It’s another hard luck story for Xenon and partner Teva’s experimental pain drug TV-45070 after missing a full set of endpoints in patients with pain following shingles.
The topical drug was in a midstage test for post-herpetic neuralgia (PHN), but failed to hit the primary endpoint of a statistically significant change in pain.It also missed all secondary endpoints, which include patients having greater than 30% and 50% improvement in pain scores, quality of life measurements and adverse events measurements.

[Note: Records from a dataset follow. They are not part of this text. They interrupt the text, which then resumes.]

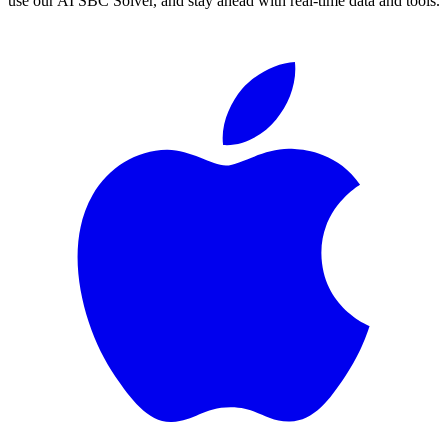
use our AI SBC Solver, and stay ahead with real-time data and tools.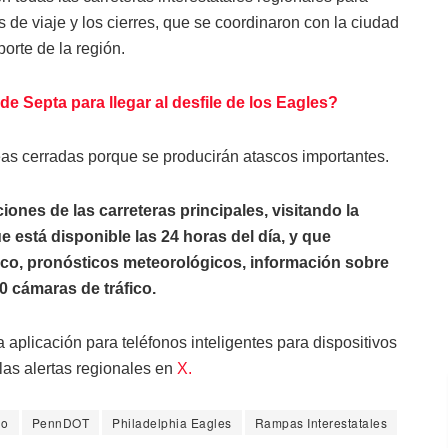
es de viaje y los cierres, que se coordinaron con la ciudad
orte de la región.
de Septa para llegar al desfile de los Eagles?
eas cerradas porque se producirán atascos importantes.
nes de las carreteras principales, visitando la
ue está disponible las 24 horas del día, y que
ico, pronósticos meteorológicos, información sobre
0 cámaras de tráfico.
 aplicación para teléfonos inteligentes para dispositivos
las alertas regionales
en
X.
no
PennDOT
Philadelphia Eagles
Rampas Interestatales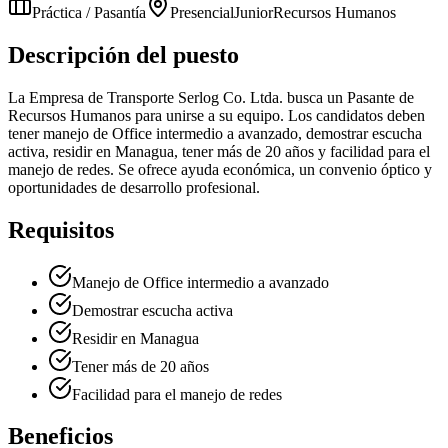
Práctica / Pasantía
Presencial
Junior
Recursos Humanos
Descripción del puesto
La Empresa de Transporte Serlog Co. Ltda. busca un Pasante de
Recursos Humanos para unirse a su equipo. Los candidatos deben
tener manejo de Office intermedio a avanzado, demostrar escucha
activa, residir en Managua, tener más de 20 años y facilidad para el
manejo de redes. Se ofrece ayuda económica, un convenio óptico y
oportunidades de desarrollo profesional.
Requisitos
Manejo de Office intermedio a avanzado
Demostrar escucha activa
Residir en Managua
Tener más de 20 años
Facilidad para el manejo de redes
Beneficios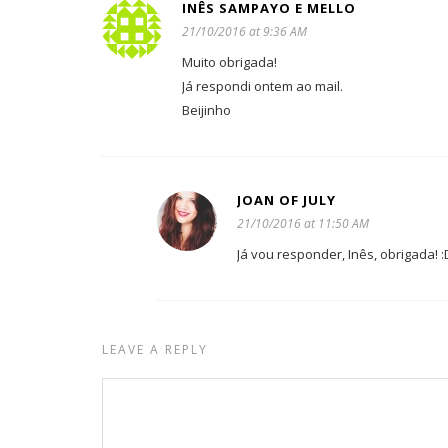
INÊS SAMPAYO E MELLO
21/10/2016 at 9:36 AM
Muito obrigada!
Já respondi ontem ao mail.
Beijinho
JOAN OF JULY
21/10/2016 at 11:50 AM
Já vou responder, Inês, obrigada! :
LEAVE A REPLY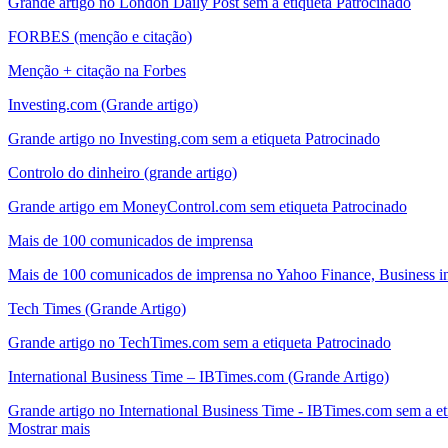
Grande artigo no London Daily Post sem a etiqueta Patrocinado
FORBES (menção e citação)
Menção + citação na Forbes
Investing.com (Grande artigo)
Grande artigo no Investing.com sem a etiqueta Patrocinado
Controlo do dinheiro (grande artigo)
Grande artigo em MoneyControl.com sem etiqueta Patrocinado
Mais de 100 comunicados de imprensa
Mais de 100 comunicados de imprensa no Yahoo Finance, Business ins
Tech Times (Grande Artigo)
Grande artigo no TechTimes.com sem a etiqueta Patrocinado
International Business Time – IBTimes.com (Grande Artigo)
Grande artigo no International Business Time - IBTimes.com sem a et
Mostrar mais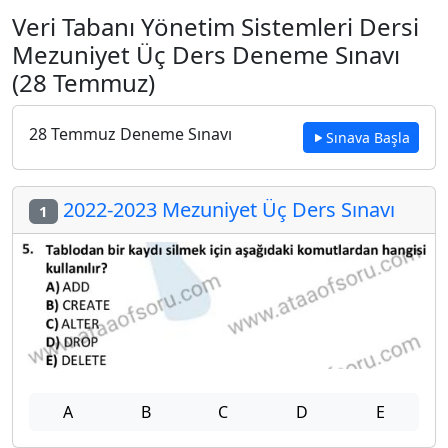
Veri Tabanı Yönetim Sistemleri Dersi
Mezuniyet Üç Ders Deneme Sınavı
(28 Temmuz)
28 Temmuz Deneme Sınavı
Sınava Başla
2022-2023 Mezuniyet Üç Ders Sınavı
1
A
B
C
D
E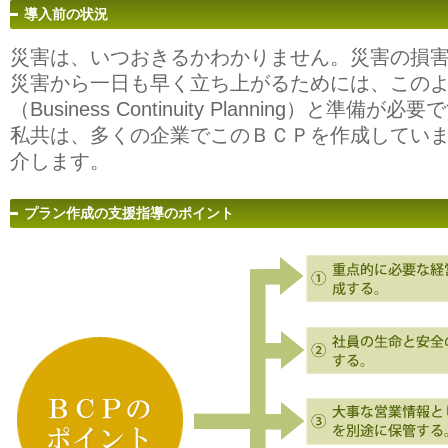
導入前の状況
災害は、いつおきるかわかりません。災害の損
災害から一日も早く立ち上がるためには、この
（Business Continuity Planning）と準備が必
私共は、多くの企業でこのＢＣＰを作成してい
介します。
プラン作成の支援指導のポイント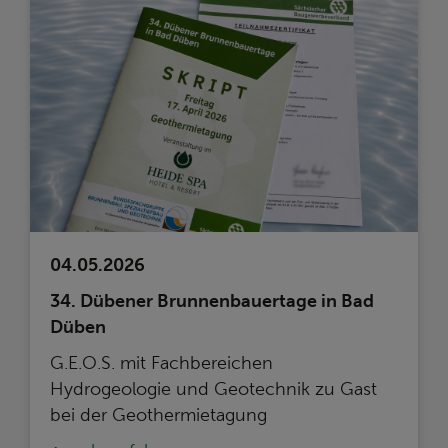
04.05.2026
34. Dübener Brunnenbauertage in Bad
Düben
G.E.O.S. mit Fachbereichen
Hydrogeologie und Geotechnik zu Gast
bei der Geothermietagung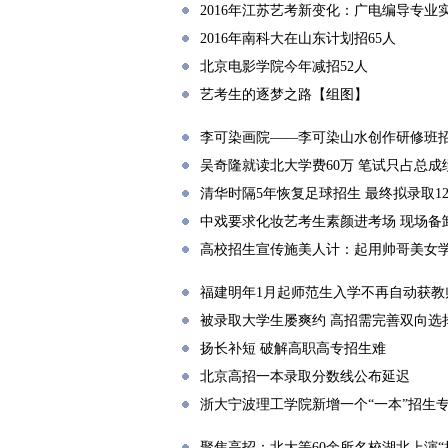
2016年江苏艺考新变化：广电编导专业
2016年南科大在山东计划招65人
北京电影学院今年减招52人
艺考生的逐梦之路【组图】
李可染画院——李可染山水创作研修班
吴奇隆就读北大学费60万 笔试只占总成绩
清华时隔5年恢复足球招生 最终拟录取1
中戏要求化妆艺考生素颜进考场 现场备
高校招生宣传施美人计：起用帅哥美女
福建明年1月起师范生入学不再自动获教
被录取大学生屡爽约 高招需完善双向选
扬长补短 破解高职高专招生难
北京高招一本录取分数线公布延迟
浙大宁波理工学院新增一个“一本”招生
聚焦高招：北大等60余所名校湖北上演“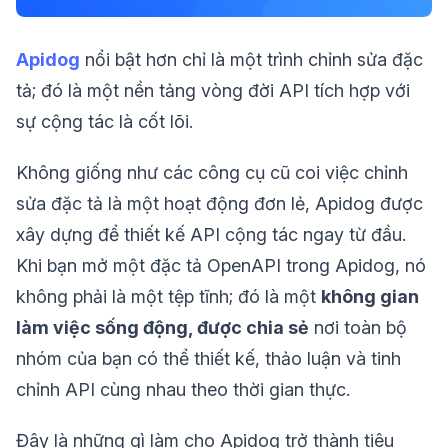
Apidog
nổi bật hơn chỉ là một trình chỉnh sửa đặc
tả; đó là một nền tảng vòng đời API tích hợp với
sự cộng tác là cốt lõi.
Không giống như các công cụ cũ coi việc chỉnh
sửa đặc tả là một hoạt động đơn lẻ, Apidog được
xây dựng để thiết kế API cộng tác ngay từ đầu.
Khi bạn mở một đặc tả OpenAPI trong Apidog, nó
không phải là một tệp tĩnh; đó là một
không gian
làm việc sống động, được chia sẻ
nơi toàn bộ
nhóm của bạn có thể thiết kế, thảo luận và tinh
chỉnh API cùng nhau theo thời gian thực.
Đây là những gì làm cho Apidog trở thành tiêu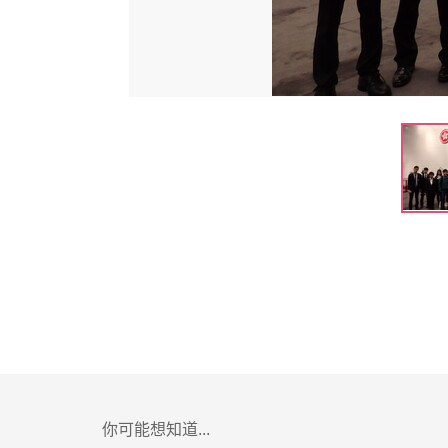
你可能想知道...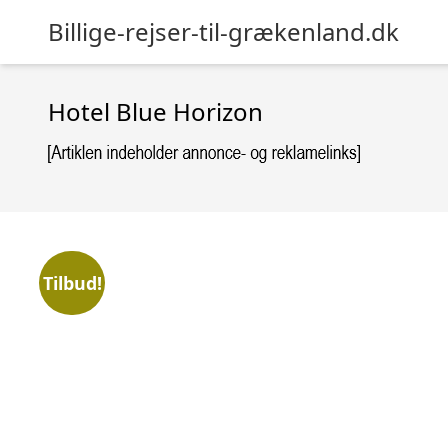
Billige-rejser-til-grækenland.dk
Hotel Blue Horizon
Tilbud!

TV-45070, formerly XEN402, was licensed by Xenon to Teva in December 2012 for $41 million up front and up to $335 million more tied to milestones. The drug, which works by blocking the sodium channels found in nerve endings, has also shown promise in the rare erythromelalgia, and Xenon believes it has broad potential in nerve pain.
But it’s been an unhappy deal, and comes two years after it also missed its goals in a phase 2b osteoarthritis pain trial. Its shares dropped 35% that day, and some were concerned that this would be a read-through for its PHN tests.
The companies plan to “further analyze the data from this study to determine the next steps for TV-45070, and may look to present study data at a relevant forthcoming scientific conference,” the pair said in a statement.
Xenon, which got off a $36 million IPO in 2014, was down more than 20% in early trading after the news broke.